Dynamic Alterations in Gene Expression in Ibrutinib Treated CLL Reveal Profound Impact on Multiple Signaling Pathways

Ibrutinib covalently binds Bruton tyrosine kinase (BTK) leading to sustained target inhibition. On-target effects include reductions in BCR and NF-κB signaling and inhibition of tumor proliferation and survival (Herman, Blood 2014). In randomized trials, ibrutinib induced superior responses and extended the survival of patients with chronic lymphocytic leukemia (CLL) in both the relapsed/refractory and frontline setting (Byrd, NEJM 2014; Burger, NEJM 2015). However, deep remissions are uncommon and most patients have readily detectable residual disease in the blood. To better understand the biology of persistent disease on ibrutinib, we performed RNA-sequencing on CD19+ selected tumor cells from 14 of 86 patients treated with single-agent ibrutinib (ClinicalTrials.gov NCT01500733); 8/14 (57%) had an unmutated IGVHsequence, 8/14 (57%) had del(17p), 6/14 (43%) were previously untreated and 4/14 (29%) had relapsed on ibrutinib at the time of analysis (range: 8-47 months). At best response, 3/14 (21%) achieved a CR, 10/14 (71%) a PR or PRL and 1/14 (7%) had SD. Three samples per patient were analyzed: T1 (baseline), T2 (day 28) and T3 (6 months), for a total of 42 samples. Principal component analysis (PCA) grouped samples by patient, as observed in a similar study (Herishanu, Blood 2011). After adjusting for patient-specific effects, PCA clearly revealed the effect of treatment, separating on-treatment samples (T2, T3) from baseline (T1). To identify differentially expressed (DE) genes, we selected transcripts that showed at least a 2-fold change between baseline and treatment samples (FDR<0.1). Of the ~14,000 measured genes, there were 653 DE genes on-treatment compared to baseline. Notably, T3 samples demonstrated stronger changes in gene expression than T2 samples, in line with a more profound treatment response with continued drug exposure. Compared to T1, there were 80 DE genes expressed at T2 only, 330 at T3 only, and 243 at both T2 and T3. Among all DE genes, 498 decreased and 155 increased at either T2 or T3 compared to T1.

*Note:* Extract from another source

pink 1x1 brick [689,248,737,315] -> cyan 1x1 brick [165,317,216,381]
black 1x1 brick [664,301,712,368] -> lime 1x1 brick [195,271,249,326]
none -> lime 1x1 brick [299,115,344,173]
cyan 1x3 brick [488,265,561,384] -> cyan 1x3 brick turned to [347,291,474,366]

To identify the biologic impact of treatment, we dissected the gene expression changes using pathway-specific gene signatures represented in the KEGG pathways with the molecular signatures database tool (MSigDB; Broad Institute, Boston, MA). Strikingly, no pathways were significantly enriched on treatment. In contrast, multiple gene signatures (n=46) were significantly turned down on ibrutinib (FDR<0.01). Using more stringent cutoffs (p<0.0005; FDR q<0.005; ≥5 significant genes per pathway), nine KEGG pathways were significantly inhibited by ibrutinib, including cytokine signaling, cell adhesion, systemic lupus, p53 response, MAPK signaling, cell cycle, focal adhesion, calcium signaling, and Wnt signaling. We also applied the same analysis to experimentally-derived B cell-specific gene signatures (Shaffer, Immunity 2001; Herishanu, Blood 2011), demonstrating significant inhibition of both BCR and NF-κB signaling pathways. We derived signature scores by averaging the expression of the signature-specific genes and estimated the degree of pathway inhibition from the ratio of signature averages in treated versus baseline samples. Of the 11 significantly altered pathways, all demonstrated >50% reduction in signature scores, ranging from a 71% reduction for BCR to 54% for p53. The degree of inhibition of the signaling pathways was independent of biologic and clinical features, including IGVH mutation status, presence or absence of del(17p), and prior treatment status.

In summary, ibrutinib induces widespread changes in gene expression in CLL cells in vivo reflecting strong inhibitory effects across multiple pathways that suggest a broader impact on tumor biology than expected from pure loss of BTK function. The surprising extent of changes across multiple diverse pathways could reflect inhibition of tumor-microenvironment crosstalk and consequent changes in the tumor milieu. This notion is consistent with the more profound inhibition observed with longer treatment duration. Equally notable, we found no distinct biologic signature(s) upregulated in response to ibrutinib which may indicate the absence of a cellular stress response and is consistent with the apparent resting state of the residual tumor and the observed slow attrition of cells over time.

This research was supported by the Intramural Research Program of the NHLBI.